Task to carry out: All of the entries must appear again exactly as written.
*** Begin section ***
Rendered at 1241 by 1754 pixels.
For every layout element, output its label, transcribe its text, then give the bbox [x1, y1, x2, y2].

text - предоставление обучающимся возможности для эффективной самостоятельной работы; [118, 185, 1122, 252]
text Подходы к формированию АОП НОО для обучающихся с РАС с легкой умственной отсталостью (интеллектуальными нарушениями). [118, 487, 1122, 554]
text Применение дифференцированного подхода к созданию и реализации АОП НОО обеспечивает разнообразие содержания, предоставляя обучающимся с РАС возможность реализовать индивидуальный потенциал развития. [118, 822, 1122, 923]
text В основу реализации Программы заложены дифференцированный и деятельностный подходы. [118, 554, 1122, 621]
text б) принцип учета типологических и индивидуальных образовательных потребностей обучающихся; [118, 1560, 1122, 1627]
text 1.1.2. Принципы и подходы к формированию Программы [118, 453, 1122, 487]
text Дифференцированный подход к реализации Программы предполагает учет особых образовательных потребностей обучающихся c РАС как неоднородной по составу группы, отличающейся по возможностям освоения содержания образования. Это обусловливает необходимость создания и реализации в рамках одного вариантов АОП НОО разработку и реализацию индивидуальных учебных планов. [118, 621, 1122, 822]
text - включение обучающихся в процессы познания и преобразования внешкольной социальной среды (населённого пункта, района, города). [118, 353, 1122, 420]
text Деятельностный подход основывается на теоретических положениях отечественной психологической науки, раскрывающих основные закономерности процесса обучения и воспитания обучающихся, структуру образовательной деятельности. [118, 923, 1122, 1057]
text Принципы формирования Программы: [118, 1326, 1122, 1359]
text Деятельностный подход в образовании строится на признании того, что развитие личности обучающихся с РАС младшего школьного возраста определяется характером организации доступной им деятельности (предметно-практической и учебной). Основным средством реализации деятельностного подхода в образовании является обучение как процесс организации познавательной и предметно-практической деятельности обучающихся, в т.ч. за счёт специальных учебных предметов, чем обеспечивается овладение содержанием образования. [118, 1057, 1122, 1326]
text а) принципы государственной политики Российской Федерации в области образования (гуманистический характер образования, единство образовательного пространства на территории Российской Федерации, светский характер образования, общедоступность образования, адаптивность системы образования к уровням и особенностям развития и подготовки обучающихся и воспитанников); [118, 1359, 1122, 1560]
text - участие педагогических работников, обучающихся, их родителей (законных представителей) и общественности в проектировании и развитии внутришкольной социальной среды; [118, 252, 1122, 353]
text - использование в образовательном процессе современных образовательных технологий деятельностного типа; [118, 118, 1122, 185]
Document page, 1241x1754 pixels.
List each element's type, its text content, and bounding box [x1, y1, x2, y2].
*** End section ***
Task answer:
Rendered at 1241 by 1754 pixels.
For every layout element, output its label, transcribe its text, then give the bbox [x1, y1, x2, y2].

text - предоставление обучающимся возможности для эффективной самостоятельной работы; [118, 185, 1122, 252]
text Подходы к формированию АОП НОО для обучающихся с РАС с легкой умственной отсталостью (интеллектуальными нарушениями). [118, 487, 1122, 554]
text Применение дифференцированного подхода к созданию и реализации АОП НОО обеспечивает разнообразие содержания, предоставляя обучающимся с РАС возможность реализовать индивидуальный потенциал развития. [118, 822, 1122, 923]
text В основу реализации Программы заложены дифференцированный и деятельностный подходы. [118, 554, 1122, 621]
text б) принцип учета типологических и индивидуальных образовательных потребностей обучающихся; [118, 1560, 1122, 1627]
text 1.1.2. Принципы и подходы к формированию Программы [118, 453, 1122, 487]
text Дифференцированный подход к реализации Программы предполагает учет особых образовательных потребностей обучающихся c РАС как неоднородной по составу группы, отличающейся по возможностям освоения содержания образования. Это обусловливает необходимость создания и реализации в рамках одного вариантов АОП НОО разработку и реализацию индивидуальных учебных планов. [118, 621, 1122, 822]
text - включение обучающихся в процессы познания и преобразования внешкольной социальной среды (населённого пункта, района, города). [118, 353, 1122, 420]
text Деятельностный подход основывается на теоретических положениях отечественной психологической науки, раскрывающих основные закономерности процесса обучения и воспитания обучающихся, структуру образовательной деятельности. [118, 923, 1122, 1057]
text Принципы формирования Программы: [118, 1326, 1122, 1359]
text Деятельностный подход в образовании строится на признании того, что развитие личности обучающихся с РАС младшего школьного возраста определяется характером организации доступной им деятельности (предметно-практической и учебной). Основным средством реализации деятельностного подхода в образовании является обучение как процесс организации познавательной и предметно-практической деятельности обучающихся, в т.ч. за счёт специальных учебных предметов, чем обеспечивается овладение содержанием образования. [118, 1057, 1122, 1326]
text а) принципы государственной политики Российской Федерации в области образования (гуманистический характер образования, единство образовательного пространства на территории Российской Федерации, светский характер образования, общедоступность образования, адаптивность системы образования к уровням и особенностям развития и подготовки обучающихся и воспитанников); [118, 1359, 1122, 1560]
text - участие педагогических работников, обучающихся, их родителей (законных представителей) и общественности в проектировании и развитии внутришкольной социальной среды; [118, 252, 1122, 353]
text - использование в образовательном процессе современных образовательных технологий деятельностного типа; [118, 118, 1122, 185]
Document page, 1241x1754 pixels.
List each element's type, its text content, and bounding box [x1, y1, x2, y2].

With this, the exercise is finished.